The Austin Chronicle is an alternative weekly newspaper published every Thursday in Austin, Texas, United States. The paper is distributed through free news-stands, often at local eateries or coffee houses frequented by its targeted demographic. In 2001, the newspaper reported a weekly readership of 545,500. It is part of the Association of Alternative Newsmedia and it emulates the typical publications of the 1960s counterculture movement.

==History==

The Chronicle was co-founded in 1981 by Nick Barbaro and Louis Black, with assistance from others who largely met through the graduate film studies program at the University of Texas at Austin. Barbaro and Black are also co-founders of the South by Southwest Festival, although the festival operates as a separate company. The paper initially was published bi-weekly, and later weekly.

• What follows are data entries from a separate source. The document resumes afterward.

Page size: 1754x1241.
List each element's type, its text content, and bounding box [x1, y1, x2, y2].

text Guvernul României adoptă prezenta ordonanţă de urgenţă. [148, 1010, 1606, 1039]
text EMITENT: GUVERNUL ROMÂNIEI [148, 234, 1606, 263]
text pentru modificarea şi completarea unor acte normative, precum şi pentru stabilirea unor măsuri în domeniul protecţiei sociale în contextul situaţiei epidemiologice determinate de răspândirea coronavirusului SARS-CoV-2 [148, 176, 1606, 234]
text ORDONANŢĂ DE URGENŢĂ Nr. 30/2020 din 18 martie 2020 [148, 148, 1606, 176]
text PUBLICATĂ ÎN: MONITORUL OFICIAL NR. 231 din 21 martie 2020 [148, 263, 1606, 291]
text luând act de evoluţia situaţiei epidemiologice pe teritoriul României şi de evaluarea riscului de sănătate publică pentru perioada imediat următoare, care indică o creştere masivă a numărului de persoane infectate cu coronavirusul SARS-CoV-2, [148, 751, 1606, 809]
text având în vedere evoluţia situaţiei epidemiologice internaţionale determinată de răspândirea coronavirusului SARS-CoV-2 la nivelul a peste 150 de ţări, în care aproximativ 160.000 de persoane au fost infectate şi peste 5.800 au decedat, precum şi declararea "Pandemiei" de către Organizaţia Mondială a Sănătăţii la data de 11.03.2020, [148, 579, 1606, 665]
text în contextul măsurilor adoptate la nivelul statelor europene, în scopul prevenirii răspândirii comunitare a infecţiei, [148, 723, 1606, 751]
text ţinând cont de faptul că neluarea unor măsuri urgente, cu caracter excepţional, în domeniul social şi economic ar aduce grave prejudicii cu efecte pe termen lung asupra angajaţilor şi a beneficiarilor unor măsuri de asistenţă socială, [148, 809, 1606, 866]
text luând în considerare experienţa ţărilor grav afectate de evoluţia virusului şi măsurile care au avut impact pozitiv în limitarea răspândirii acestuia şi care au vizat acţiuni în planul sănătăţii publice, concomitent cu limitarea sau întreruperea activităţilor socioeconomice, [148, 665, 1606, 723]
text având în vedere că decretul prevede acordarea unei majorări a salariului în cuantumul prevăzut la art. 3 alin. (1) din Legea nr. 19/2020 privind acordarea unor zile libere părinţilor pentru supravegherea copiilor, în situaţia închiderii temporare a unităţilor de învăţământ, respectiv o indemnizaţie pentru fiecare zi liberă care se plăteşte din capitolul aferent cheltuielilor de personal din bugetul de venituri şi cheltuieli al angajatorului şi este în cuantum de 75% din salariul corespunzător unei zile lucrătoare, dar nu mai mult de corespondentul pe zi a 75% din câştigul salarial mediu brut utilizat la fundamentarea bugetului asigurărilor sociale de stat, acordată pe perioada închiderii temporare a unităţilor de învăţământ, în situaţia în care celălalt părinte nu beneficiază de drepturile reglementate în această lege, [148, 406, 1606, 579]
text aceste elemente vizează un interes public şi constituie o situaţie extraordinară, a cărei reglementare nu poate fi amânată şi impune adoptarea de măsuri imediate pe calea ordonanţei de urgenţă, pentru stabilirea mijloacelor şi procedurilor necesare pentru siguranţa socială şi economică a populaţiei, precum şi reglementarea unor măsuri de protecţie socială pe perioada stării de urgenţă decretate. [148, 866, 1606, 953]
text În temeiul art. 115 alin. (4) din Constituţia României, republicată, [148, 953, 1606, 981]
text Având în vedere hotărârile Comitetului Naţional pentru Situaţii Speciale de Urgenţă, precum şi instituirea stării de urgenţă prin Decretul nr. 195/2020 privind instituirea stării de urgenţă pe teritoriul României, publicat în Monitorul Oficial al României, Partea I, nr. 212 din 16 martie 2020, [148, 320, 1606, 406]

Its precursor in style and format was the Austin Sun, a bi-weekly that had ceased operations in 1978, after four years of publication. The first issue of the Chronicle was distributed on September 4, 1981.

With a progressive point of view and irreverent voice, the Chronicle covers local and state news as well as the Austin food, film, theater, art and music communities. The paper also has a number of annual features, including the "Best of Austin" Awards and "Best of Austin: Restaurants" Awards, cut-out masks for Halloween, and the April Fools' edition. The Chronicle produces the annual Austin Chronicle Hot Sauce Festival, normally held in early September.

In March 2025, Nick Barbaro, who was publisher for the past 43 years, retired. Cassidy Frazier has been named as the new publisher. Barbaro will remain as president of the Austin Chronicle Corporation.

==Characteristics of its working methods==
It is a profit-oriented business that receives income from advertisements. The newspaper endorses electoral candidates and its reporters check official sources.